Step-wise calculation:
1. Put coordinates (convenient choice):
A = (0, 0), B = (2, 0)
So, P = (1, 0).
Let D = (u, v)
So, C = B + AD = (2 + u, v).
Parametrize BD:
B + s(D – B) = (2 + s(u – 2), sv).
Parametrize CP:
C + t(P – C) = (2 + u – t(1 + u), v(1 – t)).
Equate y-coordinates:
sv = v(1 – t)
⇒ s = 1 – t
Equate x-coordinates and substitute s = 1 – t.
Solve for t:
t(2 – u) = 2 – t(1 + u)
⇒ 3t = 2
⇒ `t = 2/3`
So, `s = 1/3`.
Thus, Q divides CP with CQ : QP
= t : (1 – t)
= `2/3 : 1/3`
= 2 : 1
So, PQ : QC = 1 : 2.
2. Areas on the same altitude:
ΔBPQ and ΔBPC share the same altitude from B to line PC.
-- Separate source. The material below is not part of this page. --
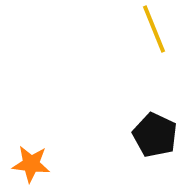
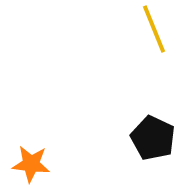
black pentagon: moved 2 px left, 3 px down
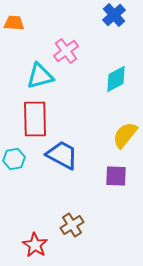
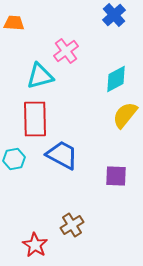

So, `("Area"(ΔBPQ))/("Area"(ΔBPC))`
= `(PQ)/(PC)`
= `1/3`
Therefore, Area (ΔBPC)
= 3 × Area (ΔBPQ)
= 3 × 20
= 60 cm2
3. Relation to parallelogram area:
With P the midpoint of AB, vector argument or coordinate calc gives Area (ΔBPC) = `1/4` × Area (parallelogram ABCD).
Hence, Area (ABCD)
= 4 × Area (ΔBPC)
= 4 × 60
= 240 cm2